Several notable “sharing economy” companies have recently reached multi-billion dollar valuations, causing them to become bleeding-edge targets for serious law suits and regulatory efforts. As the sharing economy develops, novel and far-reaching liabilities mushroom around these now deep-pocketed companies.
The below list of recent headlines highlights a few of the legal issues facing some of the world’s leaders in the sharing economy which have grown to global scale along with their companies.
House Sharing (Airbnb;KidandCoe)
- Property damage caused by guests, which sparked Airbnb’s Host Guarantee.
- Calls for new legislation in San Francisco restricting house sharing; residents claims that Airbnb creates an economic incentive for landlords to take units off the market in order to rent them out full-time to tourists on home-sharing platforms, cannibalizing much-needed housing stock.
Ride and Other Service Sharing (Uber; Lyft; Handy):
- Actions against Uber/Lyft (which may soon rise to class action lawsuits) and Handy, arguing that their drivers and cleaners should be classified as employees.

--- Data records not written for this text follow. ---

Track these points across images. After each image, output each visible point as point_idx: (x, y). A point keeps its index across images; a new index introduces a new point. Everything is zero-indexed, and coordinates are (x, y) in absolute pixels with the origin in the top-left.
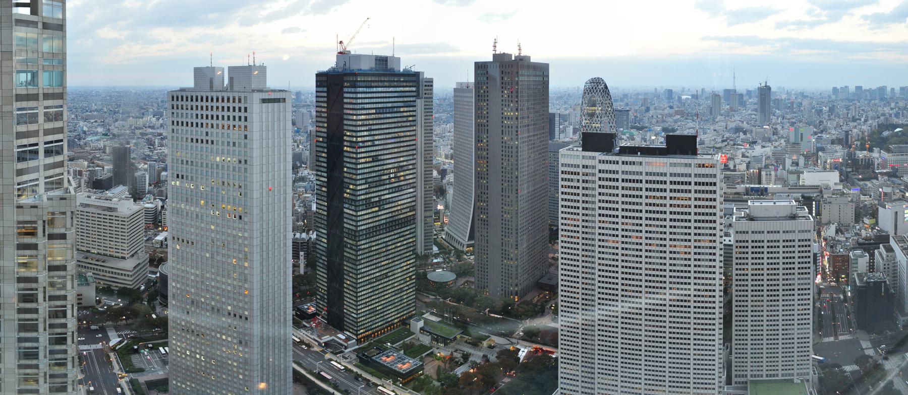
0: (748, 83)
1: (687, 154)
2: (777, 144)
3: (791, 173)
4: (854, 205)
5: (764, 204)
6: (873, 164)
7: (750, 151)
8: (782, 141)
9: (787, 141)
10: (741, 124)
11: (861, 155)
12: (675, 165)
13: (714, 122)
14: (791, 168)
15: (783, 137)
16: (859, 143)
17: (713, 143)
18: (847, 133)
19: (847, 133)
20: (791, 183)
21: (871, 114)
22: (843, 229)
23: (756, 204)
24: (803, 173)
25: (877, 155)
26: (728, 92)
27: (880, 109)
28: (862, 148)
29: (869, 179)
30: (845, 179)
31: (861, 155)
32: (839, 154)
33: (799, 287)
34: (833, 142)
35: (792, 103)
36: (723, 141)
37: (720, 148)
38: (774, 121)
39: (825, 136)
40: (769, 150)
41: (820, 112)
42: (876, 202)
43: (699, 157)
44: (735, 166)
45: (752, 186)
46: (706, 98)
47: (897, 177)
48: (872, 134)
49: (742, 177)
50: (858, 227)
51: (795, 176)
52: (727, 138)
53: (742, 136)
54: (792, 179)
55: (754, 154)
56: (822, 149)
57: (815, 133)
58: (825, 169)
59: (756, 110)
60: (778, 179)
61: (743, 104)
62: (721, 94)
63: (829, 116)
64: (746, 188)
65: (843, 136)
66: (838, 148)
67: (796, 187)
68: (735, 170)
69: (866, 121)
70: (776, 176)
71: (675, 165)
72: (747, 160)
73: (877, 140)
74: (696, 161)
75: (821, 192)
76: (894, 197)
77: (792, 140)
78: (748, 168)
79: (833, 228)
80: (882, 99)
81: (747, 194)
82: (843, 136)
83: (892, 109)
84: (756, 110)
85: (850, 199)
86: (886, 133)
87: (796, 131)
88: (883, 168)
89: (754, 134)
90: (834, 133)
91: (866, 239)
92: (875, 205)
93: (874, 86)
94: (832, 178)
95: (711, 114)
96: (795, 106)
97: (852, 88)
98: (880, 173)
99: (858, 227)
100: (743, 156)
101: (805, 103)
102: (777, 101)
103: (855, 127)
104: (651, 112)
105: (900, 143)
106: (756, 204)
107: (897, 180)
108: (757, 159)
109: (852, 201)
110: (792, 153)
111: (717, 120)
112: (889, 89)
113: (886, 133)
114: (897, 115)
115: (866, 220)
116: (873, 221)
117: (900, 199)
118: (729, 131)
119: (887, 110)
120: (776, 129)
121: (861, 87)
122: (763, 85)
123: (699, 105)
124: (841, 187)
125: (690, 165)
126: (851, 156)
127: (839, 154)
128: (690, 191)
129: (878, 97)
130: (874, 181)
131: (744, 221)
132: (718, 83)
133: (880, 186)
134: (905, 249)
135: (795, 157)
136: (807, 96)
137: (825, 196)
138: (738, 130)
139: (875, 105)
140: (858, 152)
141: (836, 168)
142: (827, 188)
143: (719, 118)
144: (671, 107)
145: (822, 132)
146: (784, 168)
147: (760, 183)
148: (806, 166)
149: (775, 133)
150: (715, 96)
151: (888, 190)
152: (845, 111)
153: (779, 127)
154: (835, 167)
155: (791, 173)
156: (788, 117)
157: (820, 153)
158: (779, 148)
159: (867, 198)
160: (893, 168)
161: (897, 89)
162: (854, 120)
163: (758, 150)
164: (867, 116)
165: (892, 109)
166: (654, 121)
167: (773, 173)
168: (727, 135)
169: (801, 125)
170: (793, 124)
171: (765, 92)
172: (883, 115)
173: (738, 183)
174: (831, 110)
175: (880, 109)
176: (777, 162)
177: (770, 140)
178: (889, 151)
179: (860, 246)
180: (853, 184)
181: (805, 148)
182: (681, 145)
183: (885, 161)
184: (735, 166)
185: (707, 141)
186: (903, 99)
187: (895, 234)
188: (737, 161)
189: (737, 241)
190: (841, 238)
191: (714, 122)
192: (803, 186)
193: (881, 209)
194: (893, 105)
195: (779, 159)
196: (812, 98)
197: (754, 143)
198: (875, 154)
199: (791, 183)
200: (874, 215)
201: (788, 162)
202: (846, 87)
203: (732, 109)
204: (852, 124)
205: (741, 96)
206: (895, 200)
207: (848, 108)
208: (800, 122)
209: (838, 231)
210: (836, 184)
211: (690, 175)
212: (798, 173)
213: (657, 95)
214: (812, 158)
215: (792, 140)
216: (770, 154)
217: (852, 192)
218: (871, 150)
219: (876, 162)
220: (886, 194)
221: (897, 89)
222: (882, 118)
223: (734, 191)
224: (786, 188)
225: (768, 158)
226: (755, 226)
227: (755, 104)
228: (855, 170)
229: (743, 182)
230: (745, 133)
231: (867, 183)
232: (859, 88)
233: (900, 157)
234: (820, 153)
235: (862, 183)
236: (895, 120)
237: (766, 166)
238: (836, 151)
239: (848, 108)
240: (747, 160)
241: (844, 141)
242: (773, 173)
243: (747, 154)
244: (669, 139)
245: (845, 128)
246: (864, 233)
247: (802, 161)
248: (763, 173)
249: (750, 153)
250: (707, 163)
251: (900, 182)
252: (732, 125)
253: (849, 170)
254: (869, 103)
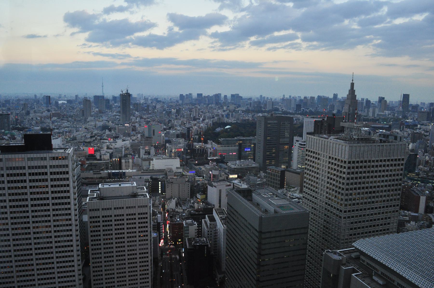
0: (112, 91)
1: (44, 150)
2: (135, 138)
3: (145, 160)
4: (190, 184)
5: (112, 186)
6: (206, 152)
7: (113, 144)
8: (139, 136)
9: (143, 136)
10: (107, 123)
11: (197, 145)
12: (32, 159)
13: (86, 121)
14: (144, 156)
15: (139, 133)
16: (197, 137)
17: (83, 138)
18: (189, 129)
19: (189, 129)
20: (145, 168)
21: (207, 114)
22: (181, 203)
23: (105, 186)
24: (152, 160)
25: (210, 146)
26: (97, 98)
27: (215, 111)
28: (200, 141)
29: (203, 164)
30: (185, 164)
31: (197, 145)
32: (181, 145)
33: (140, 252)
34: (178, 136)
35: (148, 106)
36: (91, 137)
37: (89, 142)
38: (133, 120)
39: (172, 131)
40: (128, 143)
41: (169, 113)
42: (206, 182)
43: (54, 151)
44: (101, 156)
45: (113, 171)
46: (80, 103)
47: (223, 162)
48: (208, 129)
49: (107, 164)
50: (192, 201)
51: (147, 163)
52: (96, 134)
53: (107, 132)
54: (145, 164)
55: (116, 146)
56: (169, 142)
57: (165, 129)
58: (170, 157)
59: (119, 112)
60: (135, 165)
61: (109, 107)
62: (92, 100)
63: (176, 116)
64: (109, 173)
65: (185, 132)
66: (182, 140)
67: (148, 171)
68: (100, 160)
69: (204, 120)
70: (133, 162)
71: (32, 159)
72: (111, 151)
73: (210, 135)
74: (50, 155)
75: (166, 174)
76: (221, 178)
77: (146, 134)
78: (111, 156)
79: (174, 202)
80: (217, 103)
81: (110, 178)
82: (185, 132)
83: (224, 111)
84: (119, 112)
85: (187, 179)
86: (218, 130)
87: (149, 127)
88: (214, 156)
89: (117, 131)
90: (179, 129)
91: (198, 210)
92: (206, 184)
93: (211, 93)
94: (175, 164)
95: (83, 115)
96: (150, 109)
97: (195, 96)
98: (211, 160)
99: (192, 201)
100: (108, 148)
101: (158, 106)
102: (137, 106)
103: (195, 125)
104: (32, 115)
105: (229, 137)
106: (105, 186)
107: (224, 165)
108: (118, 150)
109: (188, 181)
110: (146, 145)
111: (88, 120)
112: (223, 96)
113: (218, 130)
114: (228, 116)
115: (199, 196)
116: (204, 196)
117: (224, 180)
118: (97, 129)
119: (220, 112)
120: (134, 126)
121: (201, 95)
122: (124, 92)
123: (73, 108)
124: (181, 170)
125: (45, 159)
126: (190, 147)
127: (181, 145)
128: (47, 180)
129: (214, 102)
130: (207, 166)
131: (96, 201)
132: (90, 91)
133: (209, 169)
134: (223, 219)
135: (147, 148)
136: (160, 101)
137: (169, 178)
138: (105, 128)
139: (212, 108)
140: (195, 143)
141: (179, 156)
142: (171, 171)
143: (89, 118)
144: (48, 111)
145: (170, 128)
146: (139, 156)
147: (120, 169)
148: (156, 154)
149: (134, 129)
150: (86, 101)
151: (216, 173)
152: (189, 113)
153: (137, 125)
154: (179, 155)
155: (145, 160)
156: (145, 117)
157: (167, 145)
158: (136, 141)
159: (201, 178)
160: (221, 156)
161: (229, 96)
162: (195, 119)
163: (120, 143)
164: (204, 117)
165: (224, 111)
166: (34, 122)
167: (131, 161)
168: (95, 132)
169: (153, 123)
170: (148, 123)
171: (126, 98)
172: (217, 115)
173: (102, 170)
174: (178, 112)
175: (215, 111)
176: (134, 152)
177: (129, 135)
178: (218, 143)
179: (192, 216)
180: (191, 169)
181: (156, 141)
182: (39, 142)
183: (215, 150)
184: (101, 156)
185: (78, 137)
186: (233, 104)
187: (220, 206)
188: (103, 152)
189: (91, 218)
190: (180, 210)
191: (86, 121)
192: (153, 170)
193: (209, 187)
194: (225, 108)
195: (135, 149)
196: (164, 103)
197: (117, 137)
198: (209, 146)
199: (145, 168)
200: (204, 192)
201: (142, 152)
202: (190, 94)
203: (100, 112)
204: (193, 122)
205: (108, 101)
206: (220, 181)
207: (191, 110)
208: (154, 121)
209: (178, 204)
210: (177, 168)
211: (46, 167)
212: (150, 160)
213: (37, 101)
214: (161, 149)
215: (146, 134)
216: (129, 146)
217: (189, 174)
218: (206, 142)
219: (209, 151)
220: (214, 176)
221: (229, 96)
222: (216, 118)
223: (99, 176)
224: (140, 172)
225: (127, 149)
226: (106, 204)
227: (119, 107)
228: (193, 157)
229: (107, 169)
230: (110, 130)
231: (201, 167)
232: (199, 95)
233: (227, 148)
234: (167, 145)
235: (198, 167)
236: (226, 120)
237: (126, 156)
238: (180, 143)
239: (191, 110)
240: (111, 151)
241: (186, 135)
242: (131, 161)
243: (111, 147)
244: (26, 137)
245: (187, 125)
246: (196, 205)
247: (153, 151)
248: (123, 161)
249: (114, 145)
250: (60, 156)
251: (226, 167)
252: (100, 124)
253: (188, 157)
254: (207, 107)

- Lawsuits claiming that driving apps are distracting and causing accidents.
But for all of the new liabilities being created, these companies are also proving value beyond saving users time and money, perhaps saving lives and encouraging legal behavior. Recently, on a trip to the airport, my Uber driver shared that he’s seen a notable decrease in the number of DUIs and inebriated drivers on the road in the last year as Uber use has surged.